The 2004 AVMA-Pfizer Business Practices Study shows that the gender gap is still alive and well. From 1997 to 2003, male practitioners' salaries rose faster than women's.
The 2004 AVMA-Pfizer Business Practices Study shows that the gender gap is still alive and well. From 1997 to 2003, male practitioners' salaries rose faster than women's. And research shows gender-gap issues are a cross-industry, international problem.
In fact, even with heightened international awareness of gender issues, no country has managed to eliminate the gender gap, according to a study by the World Economic Forum. Sweden ranked first in the study, which measured the extent to which women in 58 countries have achieved equality with men in economic participation, economic opportunity, political empowerment, educational attainment, and health and well-being.

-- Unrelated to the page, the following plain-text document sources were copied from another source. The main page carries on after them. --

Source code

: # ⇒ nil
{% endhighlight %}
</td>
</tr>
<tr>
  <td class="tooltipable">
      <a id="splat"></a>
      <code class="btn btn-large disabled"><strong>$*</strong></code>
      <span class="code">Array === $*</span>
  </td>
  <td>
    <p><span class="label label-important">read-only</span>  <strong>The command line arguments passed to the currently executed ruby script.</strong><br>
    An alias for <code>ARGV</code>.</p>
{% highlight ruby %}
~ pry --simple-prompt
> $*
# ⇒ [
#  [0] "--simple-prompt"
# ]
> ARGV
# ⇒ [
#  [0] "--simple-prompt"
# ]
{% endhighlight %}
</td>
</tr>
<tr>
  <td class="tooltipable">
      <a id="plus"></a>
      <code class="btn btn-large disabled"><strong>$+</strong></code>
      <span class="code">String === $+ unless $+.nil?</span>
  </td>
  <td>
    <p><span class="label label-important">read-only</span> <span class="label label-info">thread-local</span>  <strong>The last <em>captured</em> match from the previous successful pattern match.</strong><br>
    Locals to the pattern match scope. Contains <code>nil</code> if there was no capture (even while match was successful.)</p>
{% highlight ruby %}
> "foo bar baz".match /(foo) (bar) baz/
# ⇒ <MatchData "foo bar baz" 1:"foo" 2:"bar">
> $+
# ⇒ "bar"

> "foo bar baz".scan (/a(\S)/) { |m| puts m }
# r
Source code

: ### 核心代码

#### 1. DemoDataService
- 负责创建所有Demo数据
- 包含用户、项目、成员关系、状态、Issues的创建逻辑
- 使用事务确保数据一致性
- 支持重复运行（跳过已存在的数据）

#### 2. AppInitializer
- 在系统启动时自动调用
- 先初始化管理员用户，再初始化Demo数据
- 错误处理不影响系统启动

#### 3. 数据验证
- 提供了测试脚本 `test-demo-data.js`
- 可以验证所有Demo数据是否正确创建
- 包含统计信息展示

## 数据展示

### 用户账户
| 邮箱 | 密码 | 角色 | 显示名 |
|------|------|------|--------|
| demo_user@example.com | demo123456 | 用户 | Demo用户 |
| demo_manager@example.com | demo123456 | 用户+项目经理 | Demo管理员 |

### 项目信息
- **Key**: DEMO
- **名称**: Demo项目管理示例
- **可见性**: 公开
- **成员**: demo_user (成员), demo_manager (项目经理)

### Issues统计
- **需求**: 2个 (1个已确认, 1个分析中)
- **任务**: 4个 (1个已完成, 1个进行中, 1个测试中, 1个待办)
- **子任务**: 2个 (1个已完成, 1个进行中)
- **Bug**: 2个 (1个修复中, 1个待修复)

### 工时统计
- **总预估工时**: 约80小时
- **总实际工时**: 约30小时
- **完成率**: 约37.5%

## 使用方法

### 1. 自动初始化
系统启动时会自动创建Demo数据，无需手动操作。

The United States ranked 17th in comparison to the other 57 countries. "The United States performs particularly well on educational attainment and only slightly less so on economic participation and political empowerment," according to the study. "However, the United States ranks poorly on the specific dimensions of economic opportunity and health and well-being, compromised by meager maternity leave, lack of maternity-leave benefits, and limited government-provided childcare." The large number of adolescents bearing children and the high mortality ratio given the relatively high number of physicians available also bring the United States down in the World Economic Forum's ranking.